I may have been getting used to the heat, but I did not want my four-legged ice cream bar to melt before I got home. As we began to work our way through the cars and buses entangling Midan Tahrir, I slowly lifted one corner of the Snickers box to check on her. The instant she caught sight of me the cab was filled with an ear-splitting howl. People passing along the street on foot turned to look in our direction. I give my driver tremendous credit for not driving our vehicle directly into the face of oncoming traffic as his head snapped around to see for himself what wild creature was preparing to rip me—and quite possibly, him—limb from limb in the back of his vehicle. I slammed the lid back down on the box—instantly silencing the protest—just as he looked over and, seeing nothing but a guileless tourist, slowly turned back to face the road. I gave him a reassuring smile in the rear view mirror. It was not returned.

He did not say a word during the entire trip, though he always kept one eye on me and one on the road. I signaled him to stop when we reached my street corner and I handed him about twice the typical cab fare, hoping to buy his silence with a monetary apology. As I juggled my bag, box and loose change, Cocoa pushed her nose through a corner of the box, landing her gaze directly upon my startled driver.

“Fi qitta hinaak?!” [“It’s a kitten in there?”] He said, clearly expecting a Tasmanian devil or something along those lines.

Before I could answer him, she let loose with another earth-shaking howl of protest. At the sound of it, he threw my fare on the seat next to him and shook his head, peeling out of sight. I tucked my friend carefully under one arm and climbed the never-ending stone flights to my fourth floor apartment.


Not quite measuring up to my roommate Scott Dewing's foot in 1993. This was taken one week after I brought her home.

GIVEN INSTRUCTION A: Transcribe the taxi story from "He did not say" up to and including "my startled driver.".
GIVEN INSTRUCTION B: In the taxi story, why did the narrator pay the driver about twice the typical cab fare? Answer in one to three sentences.
GIVEN INSTRUCTION C: Resume the taxi story after its last sentence.
The listing that comes next is separate material and has no connection to the taxi story.

SOURCE EXCERPT:
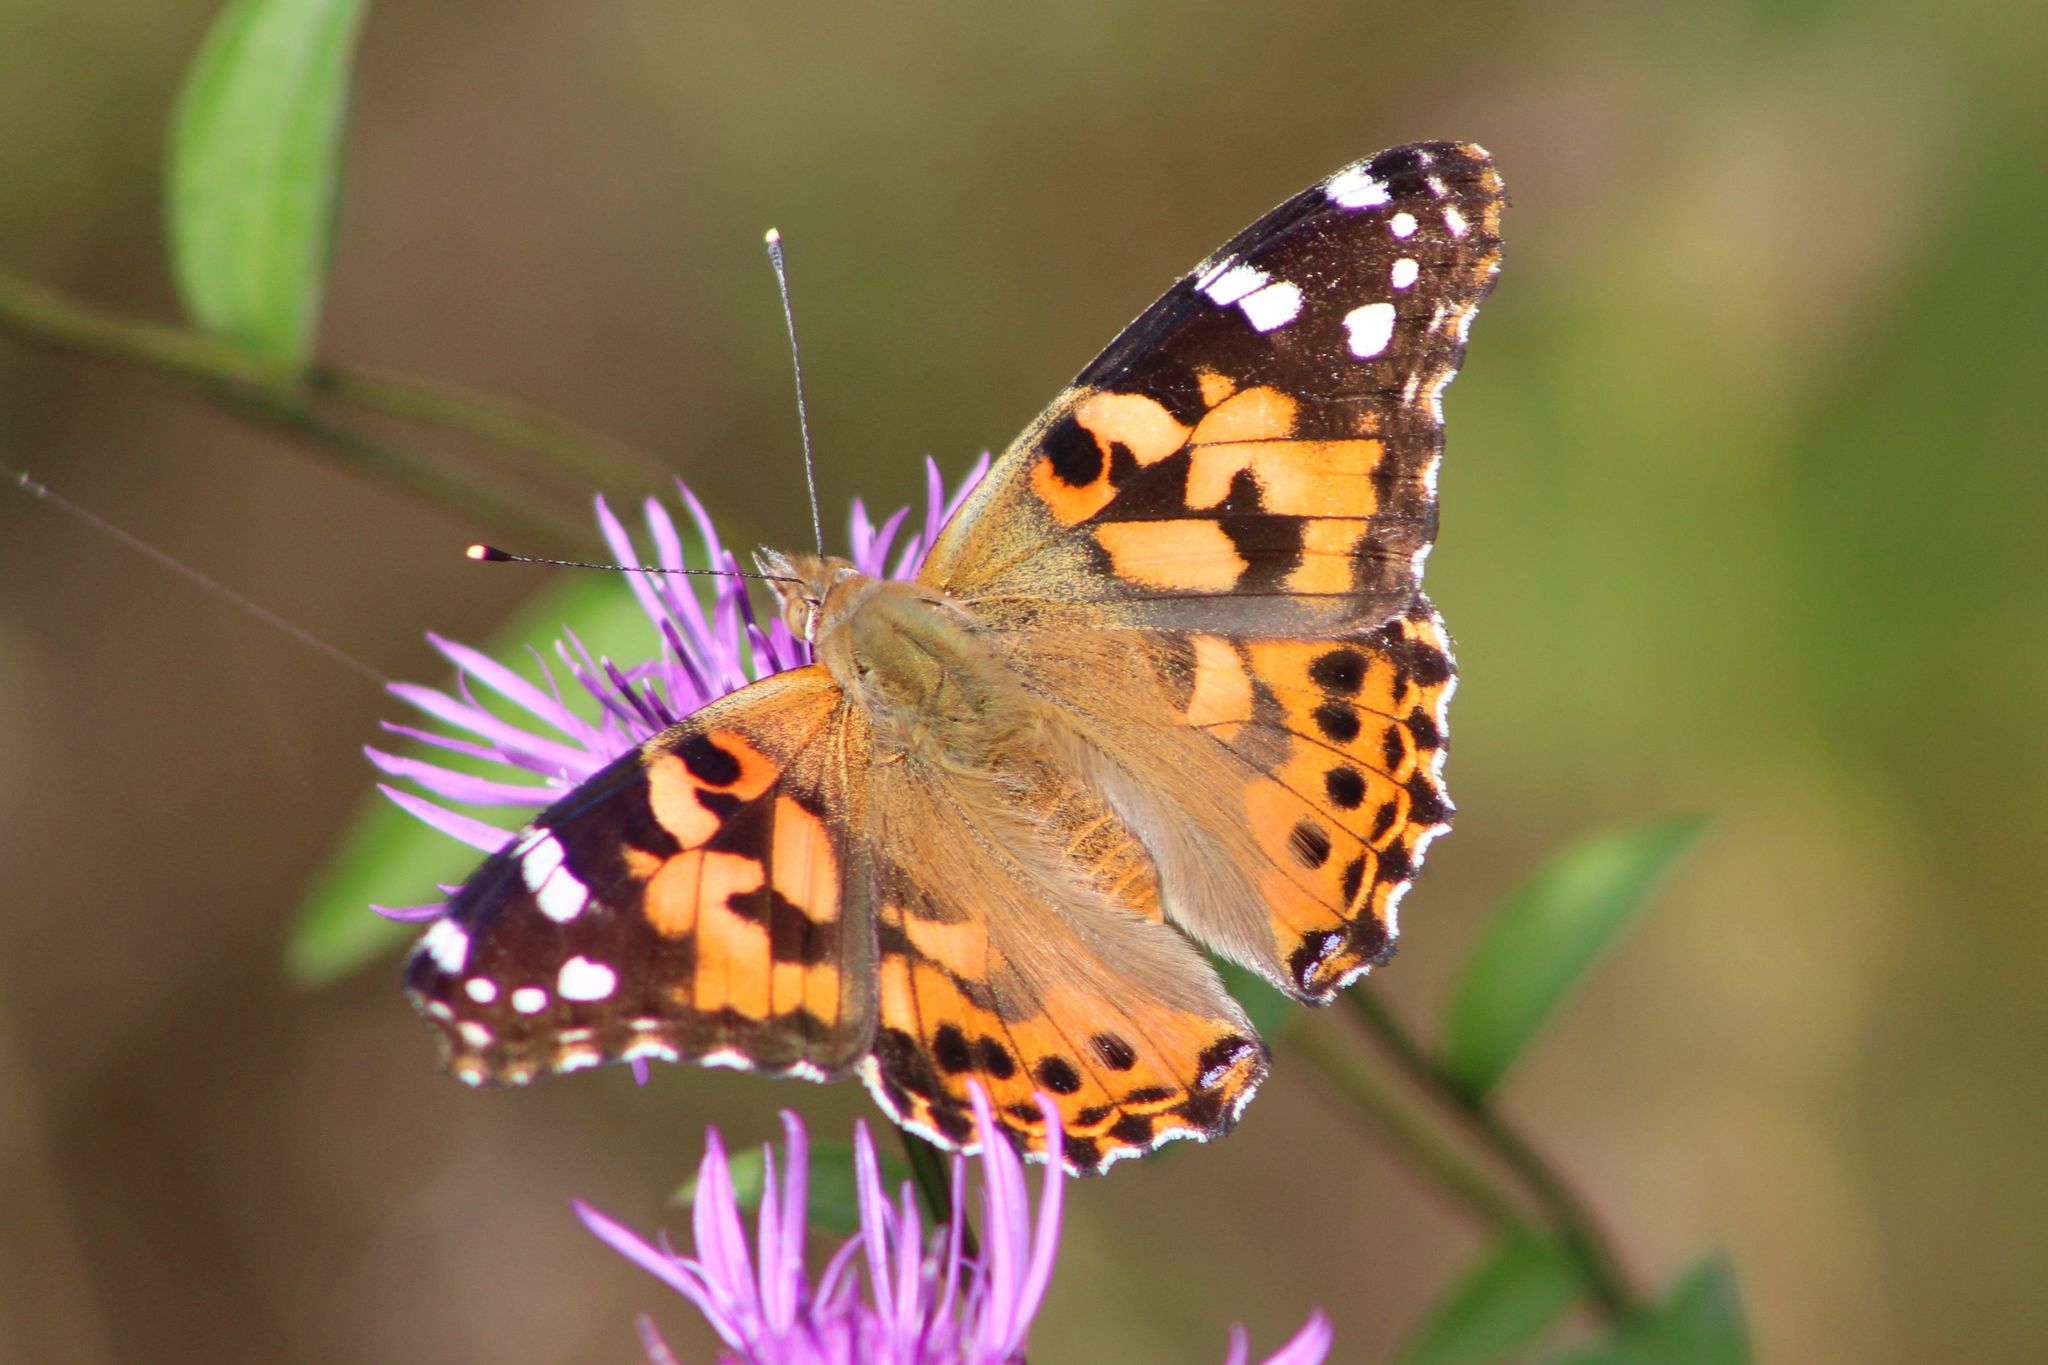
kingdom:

WRITTEN ANSWER A:
He did not say a word during the entire trip, though he always kept one eye on me and one on the road. I signaled him to stop when we reached my street corner and I handed him about twice the typical cab fare, hoping to buy his silence with a monetary apology. As I juggled my bag, box and loose change, Cocoa pushed her nose through a corner of the box, landing her gaze directly upon my startled driver.

WRITTEN ANSWER B: The narrator paid about double the usual fare hoping to buy the driver's silence with a monetary apology. During the ride, the kitten's ear-splitting howl had startled him so badly that his head snapped around while he was driving.

WRITTEN ANSWER C:
Cocoa Bean, my official new back up, weighed less than a pound when her feet first landed on the polished wood floors of my apartment. She could not have been 6 weeks old. Size, I soon learned, has no bearing whatsoever on vocal strength or lung capacity. I was taught within seconds that she not only knew exactly what she needed from me, and that I would pay a dear price should I deny her. I had not even fully straightened to a standing position after freeing her from her Snickers box when she hit me with her opinion regarding personal space. As far as she was concerned, mine was to include her at all times. I tried to walk slowly from room to room to show her new home, but she stood firmly rooted where I had placed her and just cried. Loudly. So she got her first tour riding on my shoulder. For the first several months, in fact, I could go nowhere in the apartment without Cocoa affixed to my neck or shoulder. If I accidentally left a room without her, she would not stop crying until I returned to pick her up. In my high school science class years earlier, we had learned about imprinting by having live baby chicks follow us around the halls of the school. Even those impressionable young babes had the presence of mind to shadow us: Cocoa insisted upon living her early kittenhood wrapped around my neck like a living stole.

I was not the only creature in the apartment to which she attached herself: Cocoa Bean was actually the second kitten who had moved in with my roommates and me in those first few weeks. While returning from a late night chocolate run to the neighborhood shop, I witnessed a small brown tail sticking up like a flag out of a nearby trashcan. I was wearing a loose jumper with roomy pockets, and I dropped my Cadbury in the left one as I reached over and lifted the tail, and everything attached to it, up into the air.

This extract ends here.